Era stata fermata nell’ottobre scorso all’aeroporto di Lisbona proprio in seguito alla condanna definitiva a 4 anni emessa a Milano in relazione al rapimento e aveva presentato appello all’estradizione. Gli eurodeputati in plenaria a Strasburgo: "Autorità italiane sapevano delle torture all'imam"

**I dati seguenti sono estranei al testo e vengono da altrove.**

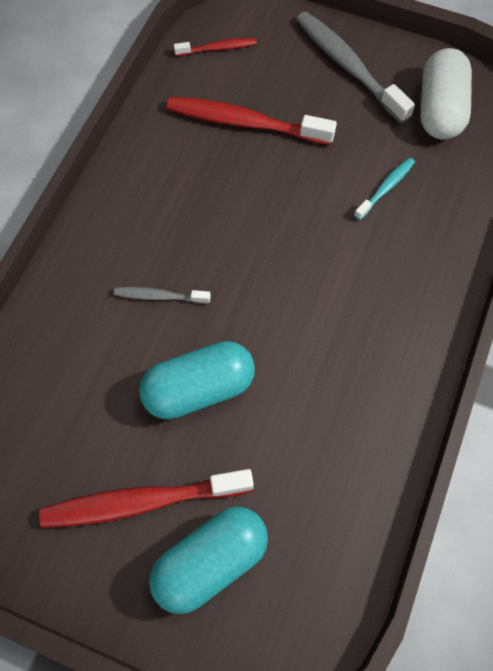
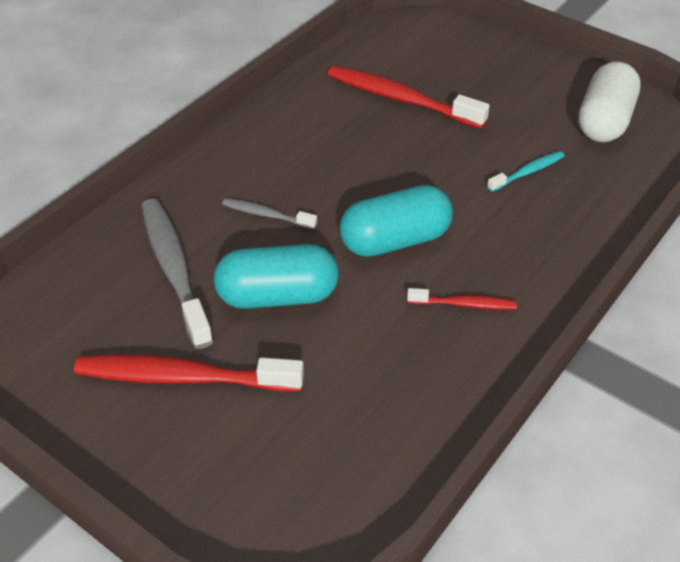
camera: 15 degrees right, 20 degrees down
(210, 561) = (234, 445): turquoise capsule -> turquoise capsule (395, 240)
(218, 48) = (394, 41): red toothbrush -> red toothbrush (464, 304)
(348, 66) = (519, 74): grey toothbrush -> grey toothbrush (174, 269)

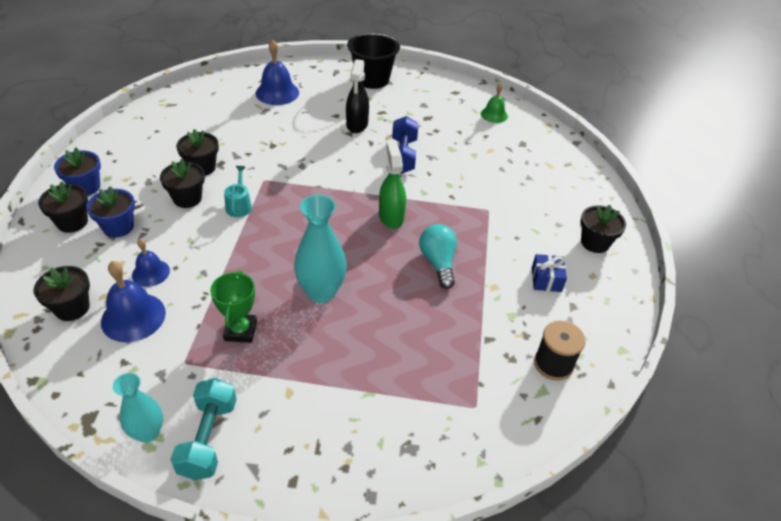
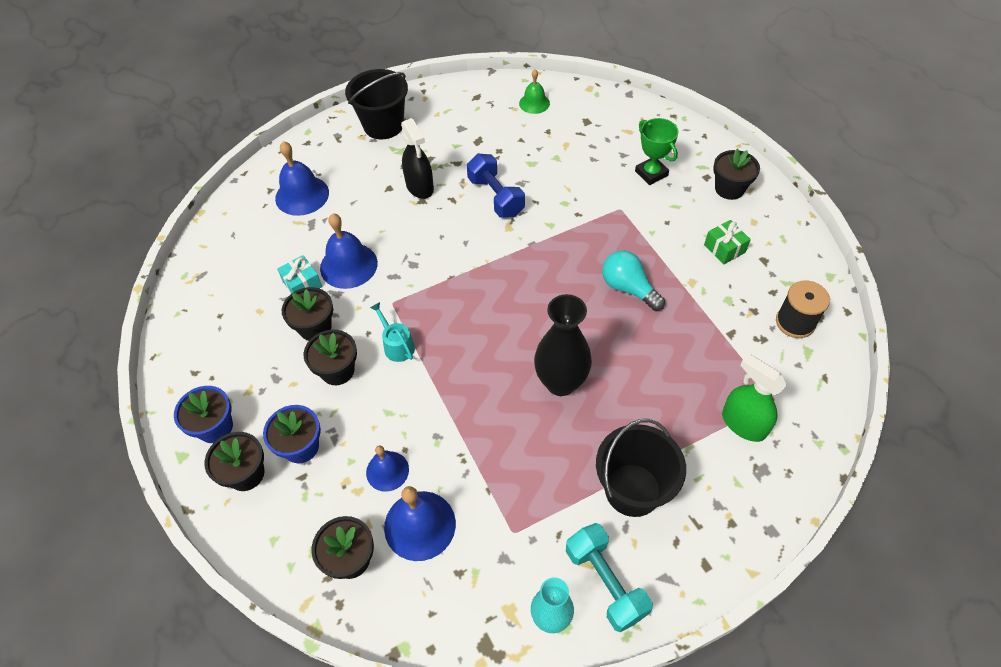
camera: 30 degrees left, 10 degrees up
(222, 140) = (302, 284): none -> turquoise gift
(240, 331) = (530, 468): green trophy -> green trophy (651, 173)
(261, 145) = (348, 265): none -> blue bell
(295, 392) = (632, 490): none -> black bucket
(321, 292) = (561, 382): turquoise vase -> black vase
(391, 216) = (546, 268): green spray bottle -> green spray bottle (743, 424)
(546, 280) = (724, 248): blue gift -> green gift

E’ accusata di aver partecipato al sequestro dell’imam Abu Omar il 17 febbraio del 2003, motivo per cui è stata condannata in contumacia a scontare una pena detentiva di quattro anni. Per questo Sabrina De Sousa, ex agente della Cia, sarà estradata in Italia. E il caso del rapimento dell’imam torna al centro anche a Strasburgo, visto che l’Europarlamento in seduta plenaria chiede alle autorità italiane di “rinunciare” al “segreto di Stato per l’ex capo del Sismi e il suo vice” e “per tre ex membri del Sismi” coinvolti nel rapimento “al fine di assicurare che la giustizia proceda senza ostacoli”.
De Sousa all’Associated press ha detto che attende di sapere con esattezza la data dell’estradizione. La donna era stata fermata nell’ottobre scorso all’aeroporto di Lisbona proprio in seguito alla condanna definitiva emessa a Milano e aveva presentato appello all’estradizione verso l’Italia. Appello che la Corte Suprema portoghese ha respinto ad aprile. Dopo la sentenza a ilfattoquotidiano.it aveva detto: “Hanno paura che io possa ricevere la grazia, che possa andare in Italia, che io possa parlare. Ho saputo dal mio avvocato che nel 2014 io ero stata esclusa dalla grazia“.
E all’Italia si rivolge anche l’Europarlamento, che in una risoluzione sulla relazione del Senato americano sul ricorso alla tortura da parte della Cia chiede la rimozione del segreto di Stato. “Le autorità italiane – si legge nel testo – erano a conoscenza delle torture perpetrate all’imam” e hanno fatto ricorso al segreto “per garantire che ai responsabili fosse concessa l’immunità”. Gli eurodeputati chiedono inoltre “missioni esplorative” negli Stati membri che figurano come complici del programma di detenzione della Cia, tra cui l’Italia. La richiesta di Strasburgo si aggiunge alla sentenza della Corte europea dei diritti dell’uomo del 23 febbraio 2016, che ha condannato l’Italia a un risarcimento.